If you are a so-so swordman, you usually try and protect the women and children in the village, and fend off the amateur street thugs. Sometimes you do part-time gigs for hawkers selling home made medicine by the roadside ... just wield your sword from right to left , make a few stance and hop around, then tell the audience you took 7x7 = 49 days to master it. But the best part is most of the audience wont even know the sword fighting has nothing to do with the medicine you are promoting.

If you are a black belt swordsman, you can apply to work for the Emperor. Not only the palace is a cool place to hang out, you can get into politics and attend conferences with the ministers. Promotions prospects is plentiful, just save the Emperor from the assassins a few times and you can go from Assistant Personal Guard to Chief of Army in a very short time.

But the main reason why I would consider being a Chinese swordsman is that special coveted award from the Emperor ... the "No Need To Die" gold medal. If you have this medal with you, you are excused from dying for any wrong doings. Got caught for sleeping with the Emperor's concubines and sentenced to death? No problem .... even if the Queen Mother tries to overrule, just flash the medal and you walk away a free man.

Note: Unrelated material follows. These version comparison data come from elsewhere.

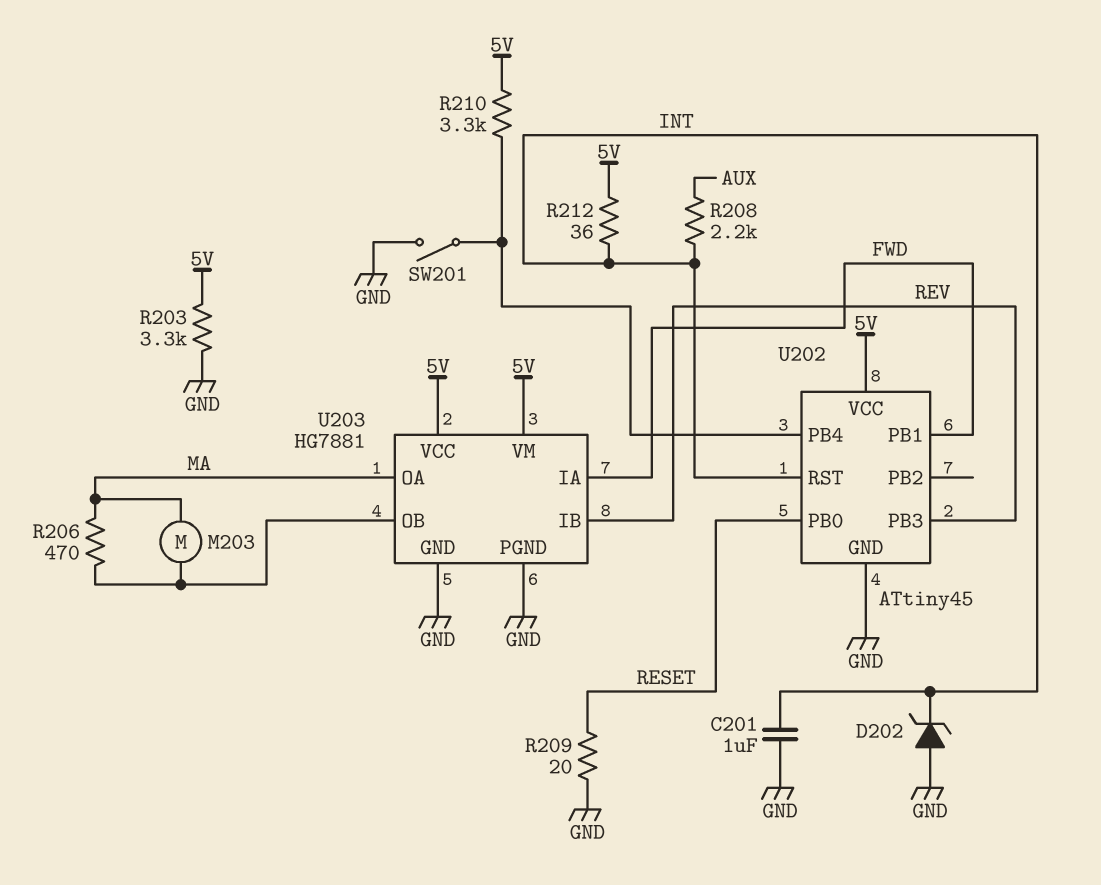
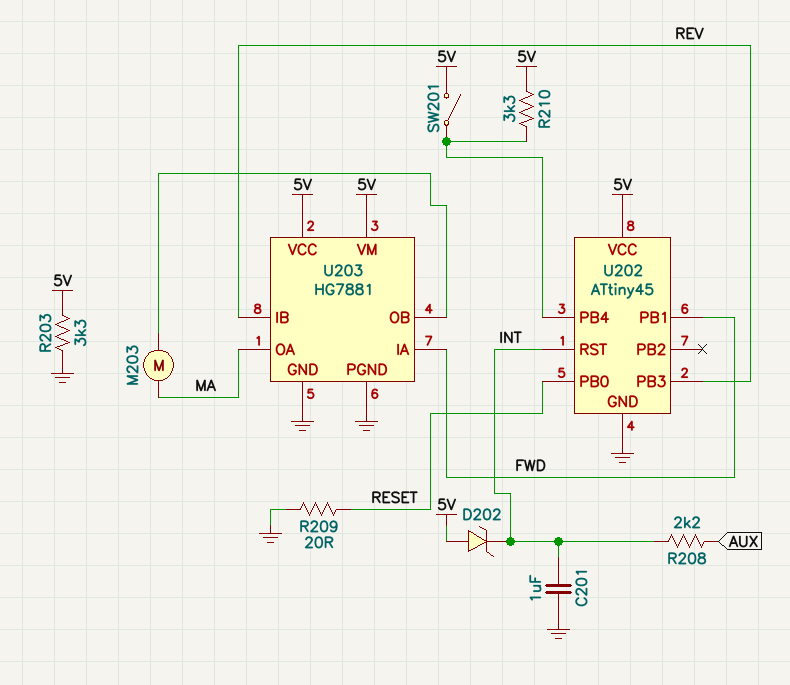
D202: zener (A GND, K INT) -> zener (A 5V, K INT)
R206: 470 (MA, U203/OB) -> none
R212: 36 (5V, INT) -> none
SW201: switch (GND, U202/PB4) -> switch (5V, U202/PB4)

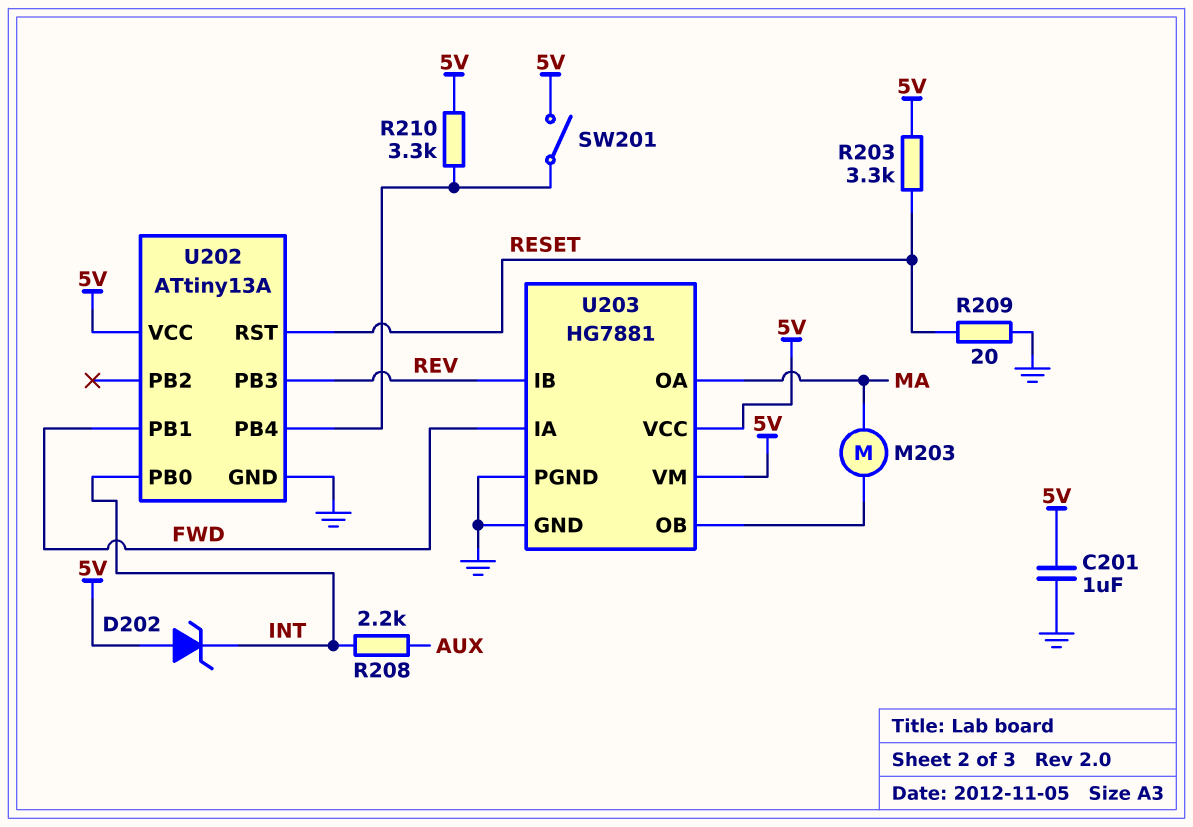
C201: 1uF (GND, INT) -> 1uF (5V, GND)
R203: 3.3k (5V, GND) -> 3.3k (5V, RESET)
U202: ATtiny45 -> ATtiny13A
U202 pin PB0: RESET -> INT
U202 pin RST: INT -> RESET

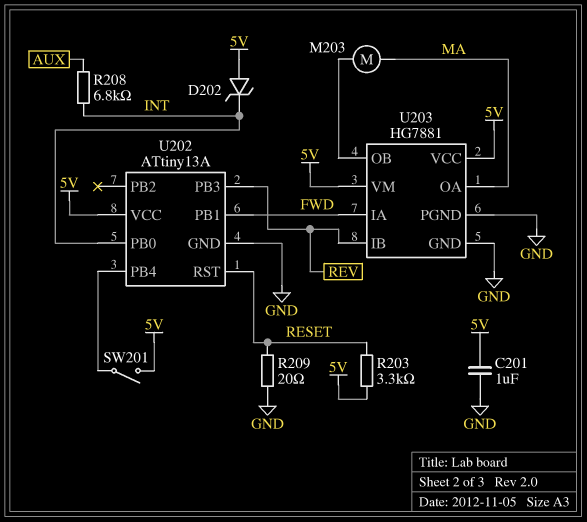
R208: 2.2k (AUX, INT) -> 6.8k (AUX, INT)
R210: 3.3k (5V, U202/PB4) -> none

Tuesday, December 06, 2005

The Names

I was watching an interview on tv (taiwanese programme) when one of the interviewees introduced herself as "Ring". Then the other day I heard "Fish Leong" sing on MTV, and a few days later someone told me her colleague's name is " Balloon".

See how much effort people make to stand out from others? And these are real names, not nicknames like those Crap1989 on ICQ or emails. But there is a real problem here, either we have run out of names or people just run out of ideas what to call themselves. You cannot use numbers as your name because the World Prisons Association has full copyrights to that idea. And I remember not too long ago people were naming themselves after animals. The early Chinese would conveniently call their young Tan Ah Kow (dog) or Tan Ah Goo (cow) and their western counterpart would have names like Porky or Cattie or Bitch.

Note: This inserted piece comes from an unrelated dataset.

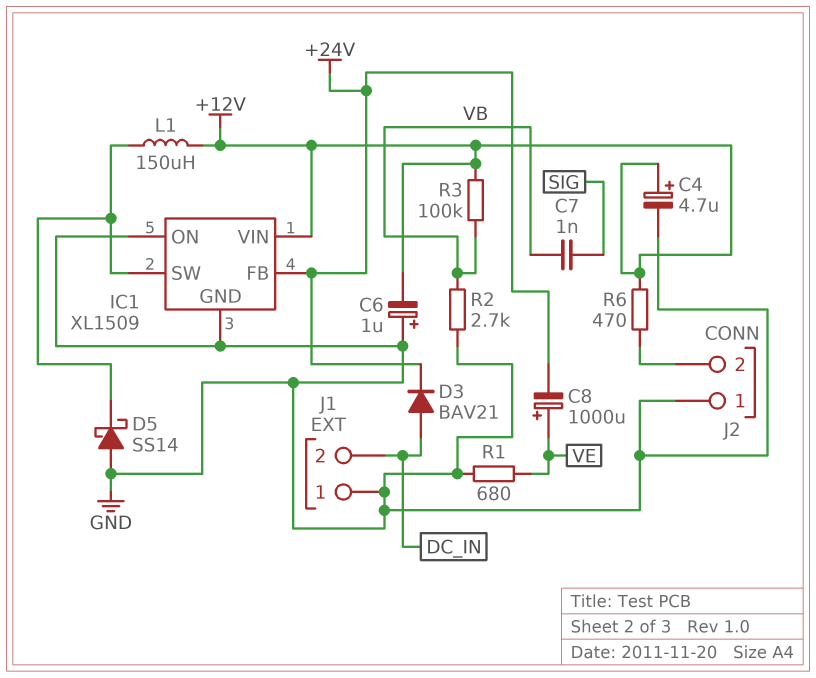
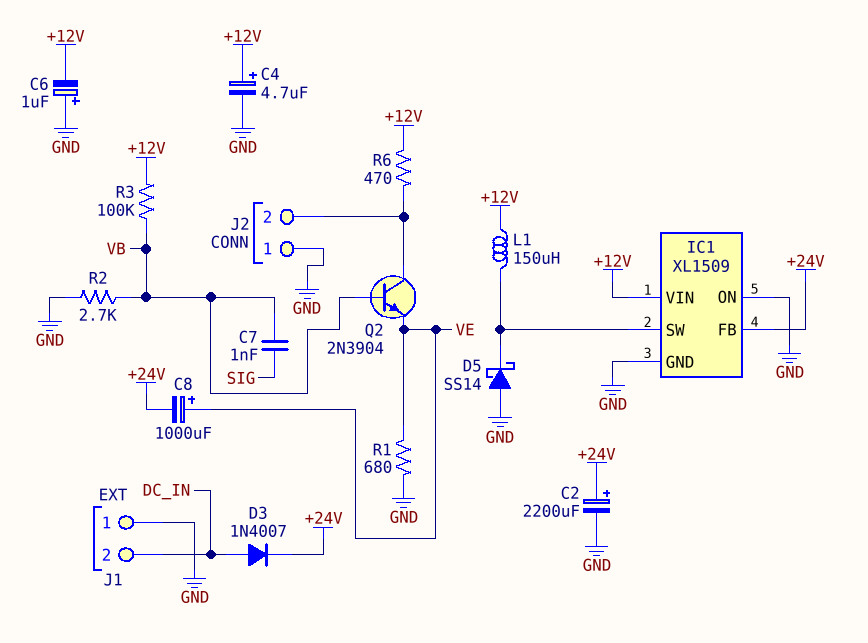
C2: none -> 2200uF (plus +24V, minus GND)
D3: diode BAV21 (A DC_IN, K +24V) -> diode 1N4007 (A DC_IN, K +24V)
Q2: none -> NPN 2N3904 (B VB, C J2/2, E VE)

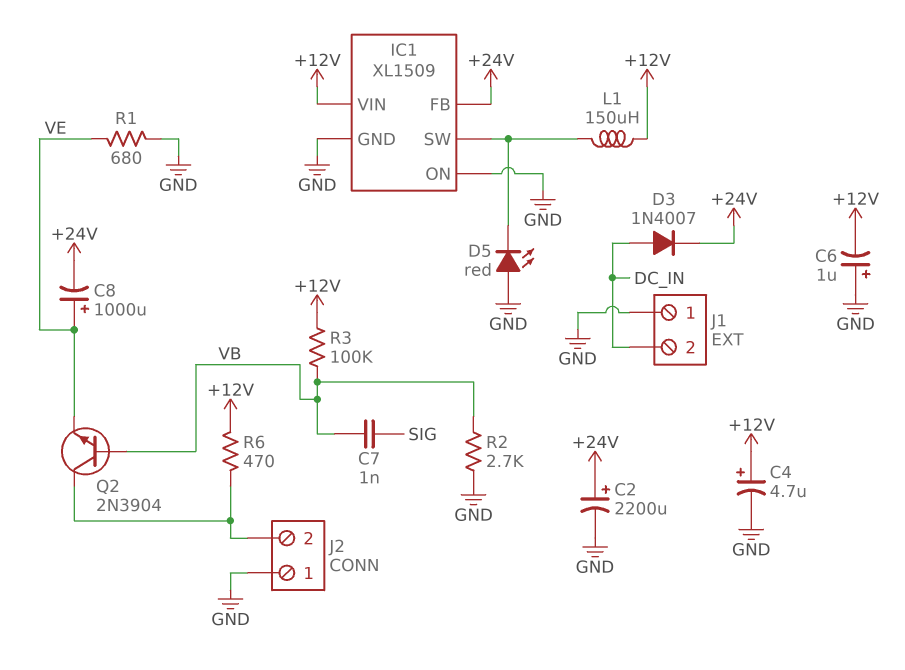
D5: schottky SS14 (A GND, K IC1/SW) -> LED red (A GND, K IC1/SW)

But if you have a name that is too common, its quite likely that one of your own friends would have the same name as you, then it's very hard to tell people apart. Like within my circle of friends, I have three Crystals on the list. And when two of these Crystals get together, I have to attach a "big" or "small" to the name, so it's either Big Crys or Small Crys, and after that everyone knows exactly who we are refering to . Who gets the big or small is purely luck and not according to bodily assets.

So with the population exploding and more of your friends recycling the same names, it is not surprising that people these days are using objects as names. I am sure when people started using crystal as their names, there were many who found it strange, especially when your neighbours were naming their own kids after animals. But gradually after a few decades, it became acceptable and pleasant to name your child after glass. And it is a matter of time when "Ring" appears in your list of contacts ..

A few centuries ago, some scientists speculate that our names would get longer and wierder. Wierder yes, but not much longer than before. My prediction would be people would start adding phrases to their names after the trend of animals and objects names subsides. The people in the wrestling industry have already started it and I think it will become trendy to have names like Stone Cold Lee or Rock Baddie Tan. And you will see names that are more catchy, like some slogans or motto. For example, if your surname is Goh, you might consider a name like Way To, so it becomes Way To Goh (you may add an exclaimation mark! at the end for more impact, like those Africans names ) or if your surname is Cheong, then you may consider Tonight Can Cheong ... cool or not?